To be sure, such pieces of broken this or that hold no monetary value (or little value in general for that matter) as they are at their heart nothing more than old trash. Yet they are also a link to a bygone era; each piece has its own story (European manufacture, trans-Atlantic shipping, etc) and collectively they tell a story of a past way of life and the forgotten people who inhabited that particular piece of land long before the American Revolution. In this sense, they are much more than just refuse, they are a collective door to the past, waiting for the right person with the right key to unlock their secrets.

Spring Fever

Feels more like May than the reality of mid-March. The sunny, warm weather has drawn all sorts of people out into the neighborhood. People coming and going, sitting outside at the coffee shops, or having lunch out on the patios at any one of the neighborhood restaurants: it certainly seems like spring has arrived.

And here I sit in my apartment…but not for too long. Just finished a light lunch and am now working my way though a cup of coffee and a cigarette or three before heading back out to enjoy the day. I was out the door fairly early this morning for a trip to the gym and had a solid workout. My body is both energized and tired from today’s gym foray, but it’s a good feeling.

Once I finish off this coffee, I may walk down to the grocery store for a few things. I don’t have much to buy, so this means the walk home will be pleasant. Last week the grocery list was long and it turned out that walking was a mistake. Far too many bags and my arms felt like they were going to fall off even before I got a third of the way home.
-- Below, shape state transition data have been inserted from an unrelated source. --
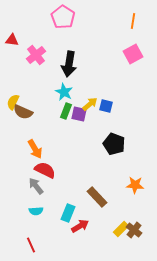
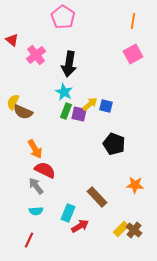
red triangle: rotated 32 degrees clockwise
red line: moved 2 px left, 5 px up; rotated 49 degrees clockwise
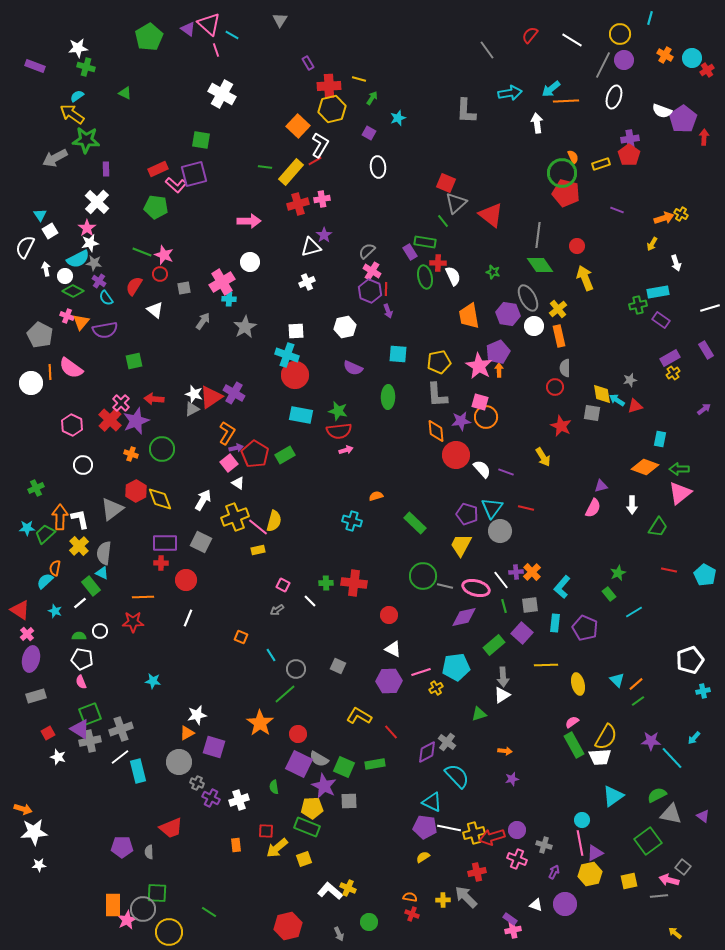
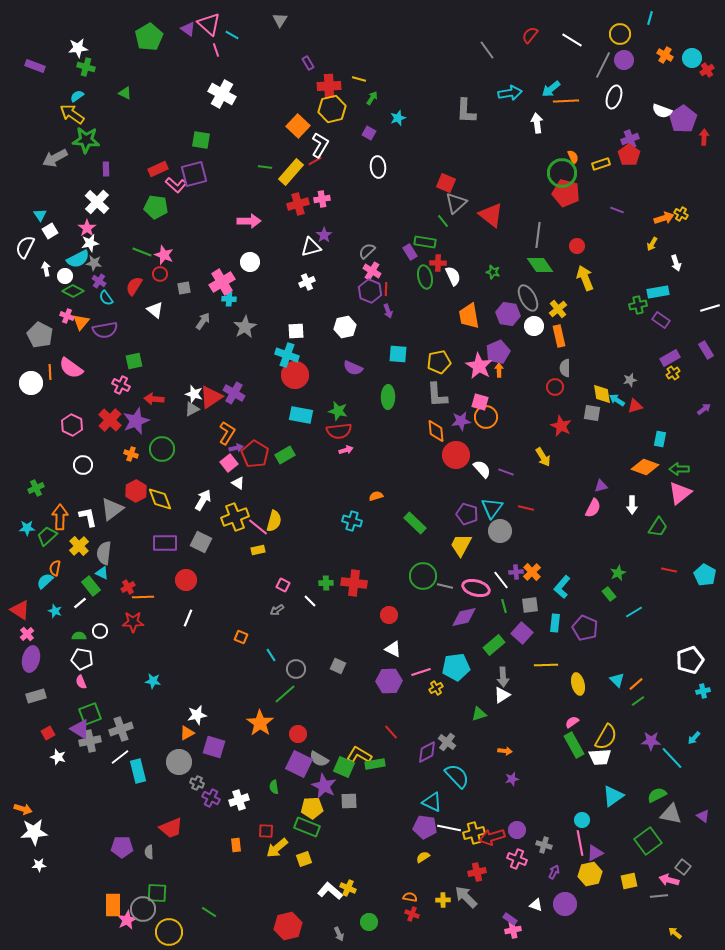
purple cross at (630, 139): rotated 12 degrees counterclockwise
pink cross at (121, 403): moved 18 px up; rotated 18 degrees counterclockwise
white L-shape at (80, 519): moved 8 px right, 2 px up
green trapezoid at (45, 534): moved 2 px right, 2 px down
red cross at (161, 563): moved 33 px left, 24 px down; rotated 32 degrees counterclockwise
yellow L-shape at (359, 716): moved 39 px down
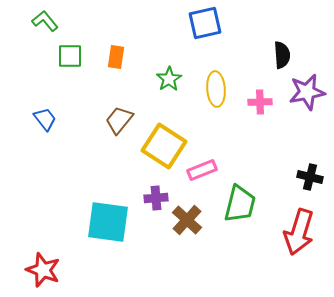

Reading is also on the agenda this afternoon. Possibly here at home, or over at the coffee shop. I’ve almost given up on my current book: 1421: The Year China Discovered America though I’m not quite halfway through. It’s an interesting book and well-written, but the evidence presented to support the author’s claim (as suggested by the title) is thus far very weak (and in some situations way off the mark) and due to this I’m having a problem going much further than where I currently am. Perhaps it will get better if I can only muster the fortitude to keep pushing along.

Anyway…off to enjoy the weather.

Saturday, March 11, 2006

Not Dead

No, I'm not dead. Just haven't gotten around to posting lately. No particular reason.... just haven't felt like posting. Heck, I haven't really been online all that much lately either.

So anyway...

It's a warm, spring-like Saturday afternoon. Not much on the agenda the rest of the day save for a possible foray to the gym this evening. I'm trying to cherish these relatively lazy weekends since the final season of field research will start in just over a month and will occupy practically every weekend until October. Annoyhing, yes, but also tolerable if I keep in mind the finality of this season.

At any rate....nothing much going on. Just wanted to fire off a quick post.